El grito de Jael fue un gemido vacilante y Karou lo contempló mientras Akiva retrocedía. Allí estaba: abrasada en el pecho de Jael, hedionda y ennegrecida, con la carbonilla desprendiéndose ya para dejar a la vista la herida en carne viva de debajo. Una huella de mano sobre su cuerpo.
Persuasión.
—Regresa a casa —dijo Akiva—, o la encenderé. Dondequiera que tú estés, dondequiera que yo esté. Eso no importa. A menos que hagas lo que digo, te abrasaré hasta reducirte a nada. No quedará ni siquiera ceniza que indique dónde estabas.
Haxaya soltó a Jael y se hizo a un lado. Su cuchillo ya no era necesario, así que limpió la hoja con la blanca manga del emperador. Jael se desplomó como si sus piernas no pudieran sostenerlo, con dolor, rabia e impotencia contenidos en el gesto. Parecía estar lidiando con la situación, tratando de comprender todo lo que había perdido.
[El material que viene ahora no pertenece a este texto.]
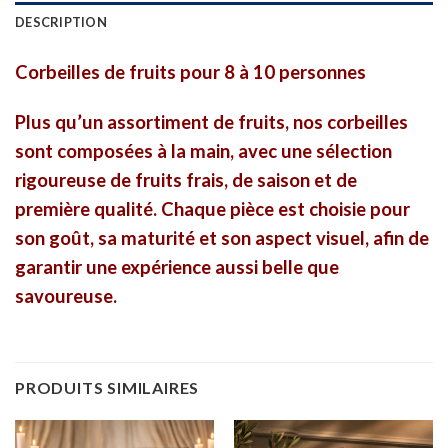
DESCRIPTION
Corbeilles de fruits pour 8 à 10 personnes
Plus qu’un assortiment de fruits, nos corbeilles
sont composées à la main, avec une sélection
rigoureuse de fruits frais, de saison et de
première qualité. Chaque pièce est choisie pour
son goût, sa maturité et son aspect visuel, afin de
garantir une expérience aussi belle que
savoureuse.
PRODUITS SIMILAIRES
—¿Y luego qué? —estalló por fin—. ¿Qué pasará cuando regrese a Eretz con tu marca? Arderé entonces. ¿Por qué debería hacer lo que me pides?
La voz de Akiva sonó firme.
—Te doy mi palabra. Obedece. Regresa a casa ahora. Márchate con tu ejército y nada más. No desencadenes el caos. Simplemente vete y jamás encenderé la marca. Te lo prometo.
Jael soltó un resoplido de incredulidad.
—Me lo prometes. Me dejarás vivir, así sin más.
Karou miró a Akiva mientras él elaboraba su respuesta. Había mantenido la calma desde el momento que Jael había aparecido en la habitación y había logrado ocultar el profundo odio que aquel hombre despertaba en él.
—Yo no he dicho eso.
¿Estaba pensando en Hazael? ¿En Festival? ¿En el futuro que estaban a punto de evitar, en el que las armas habrían transformado Eretz en algo más brutal incluso de lo que sus ciudadanos habían conocido hasta entonces?
—No te abrasaré —Akiva dejó que su rostro reflejara el concepto que tenía de su tío—. Esa es mi única promesa, y no significa que vayas a seguir vivo —dejó que la repugnante imaginación de su tío se pusiera a funcionar—. Tal vez tengas una oportunidad —sonrió ligeramente—. Tal vez me veas llegar —se apoyó en el silencio y dejó que se prolongara y, luego, de repente, lo interrumpió—. Aunque probablemente no.
Karou siguió el ejemplo de Akiva y se desvaneció también. Virko y Haxaya lo hicieron un instante después, cuando Akiva lanzó su hechizo sobre los dos. Jael y los Dominantes vieron sombras que se dirigían hacia la ventana y desaparecían, y allí no quedó nada excepto la agitada respiración de un emperador destrozado, los sollozos intermitentes de un monstruo loco y dos hileras de soldados silenciosos que no sabían cómo reaccionar.